Not discovery, but rediscovery
What kid hasn’t pretended to venture through the dense jungle (really their backyard) and suddenly stumble across vast ruins, untouched for centuries? It’s an adventure fantasy deeply ingrained in our psyche, built on the journeys of 19th- and early-20th-century explorers. “Lost” cities, hidden to the outside world, offer valuable information about the past when they’re found and studied. Usually, the people who lived in such places left or died due to war or conquest, disease, economic hardship, or natural disasters like earthquakes, floods, or volcanic eruptions. Hundreds of these sites around the world are often clustered near formerly thriving civilisations, including those of the Incas, the Maya, the ancient Greeks, and the ancient Egyptians. Some legendary cities are generally regarded today to be fictional, but others may exist and continue to be searched for today. They remain some of the ancient mysteries researchers still can’t explain.
Today, though, modern archaeologists recognise the importance of respecting and working with local people, and utilising local knowledge, when it comes to “rediscovering” sites that have been there all along. As archaeologists say, “It’s not what you find; it’s what you find out.”
Machu Picchu, Peru
Perhaps the most famous rediscovered city and now one of the most popular travel destinations in South America, Machu Picchu sits high in the Peruvian Andes. On July 24, 1911, the explorer Hiram Bingham first laid eyes on the majestic site. The local people, though, had known about the ruins and actually showed Bingham the way – but his reports became the first time the place was made known to the world at large.
“Suddenly I found myself confronted with the walls of ruined houses built of the finest quality of Inca stone work,” he wrote in his 1948 best seller Lost City of the Incas. “It was hard to see them for they were partly covered with trees and moss, the growth of centuries, but in the dense shadow, hiding in bamboo thickets and tangled vines, appeared here and there walls of white granite ashlars carefully cut and exquisitely fitted together.…Dimly I began to realise that this wall and its adjoining semi-circular temple over the cave were as fine as the finest stonework in the world.

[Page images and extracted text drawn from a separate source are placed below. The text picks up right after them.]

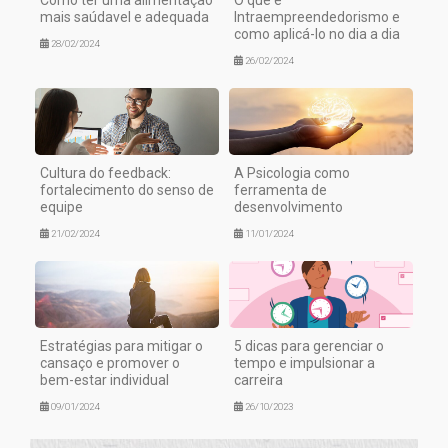
Como ter uma alimentação
O que é
mais saúdavel e adequada
Intraempreendedorismo e
como aplicá-lo no dia a dia
28/02/2024
26/02/2024
Cultura do feedback:
A Psicologia como
fortalecimento do senso de
ferramenta de
equipe
desenvolvimento
21/02/2024
11/01/2024
Estratégias para mitigar o
5 dicas para gerenciar o
cansaço e promover o
tempo e impulsionar a
bem-estar individual
carreira
09/01/2024
26/10/2023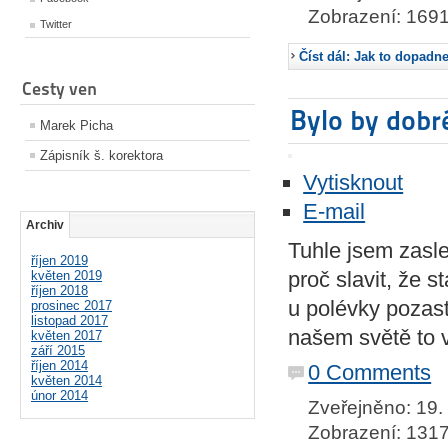
Zobrazení: 169
Twitter
Číst dál: Jak to dopadn
Cesty ven
Bylo by dobr
Marek Picha
Zápisník š. korektora
Vytisknout
E-mail
Archiv
Tuhle jsem zasle
říjen 2019
proč slavit, že s
květen 2019
říjen 2018
u polévky pozast
prosinec 2017
listopad 2017
našem světě to 
květen 2017
září 2015
říjen 2014
0 Comments
květen 2014
únor 2014
Zveřejněno: 19.
Zobrazení: 131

It fairly took my breath away. What could this place be?”
Researchers now believe it was a summer retreat for the Inca elite. Even though Machu Picchu was abandoned as the Incan empire collapsed in the 16th century, the Spanish invaders never found it. It sat largely undisturbed until Bingham’s arrival.

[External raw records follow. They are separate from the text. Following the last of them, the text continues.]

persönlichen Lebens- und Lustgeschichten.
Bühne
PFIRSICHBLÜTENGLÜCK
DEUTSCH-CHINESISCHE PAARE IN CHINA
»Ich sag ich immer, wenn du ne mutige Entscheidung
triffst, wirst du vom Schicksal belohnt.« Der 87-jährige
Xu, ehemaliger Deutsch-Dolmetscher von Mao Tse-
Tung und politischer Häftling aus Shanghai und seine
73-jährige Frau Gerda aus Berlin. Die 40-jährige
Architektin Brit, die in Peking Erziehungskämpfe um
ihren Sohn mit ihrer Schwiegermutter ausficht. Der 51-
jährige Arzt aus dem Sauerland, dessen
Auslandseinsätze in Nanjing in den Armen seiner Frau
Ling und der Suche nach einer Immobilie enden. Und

When Bingham rediscovered Machu Picchu, he was actually looking for – and believed he’d found – Vilcabamba, the “lost city of the Incas” that was the emperor’s final refuge before being overthrown by Spanish invaders. Ironically, expeditions after his death proved Bingham had found Vilcabamba. It wasn’t Machu Picchu, though; it was another nearby site called Espiritu Pampa. The archaeologist Gene Savoy re-rediscovered that site in 1964. Even today, Vilcabamba hasn’t been fully excavated; recent research has even discovered evidence of pre-Incan inhabitants called the Wari. Today, plans for a museum and more field research at the site are in the works. Another city Bingham rediscovered, Choquequirao, which means “cradle of gold,” is still being uncovered from the jungle as well.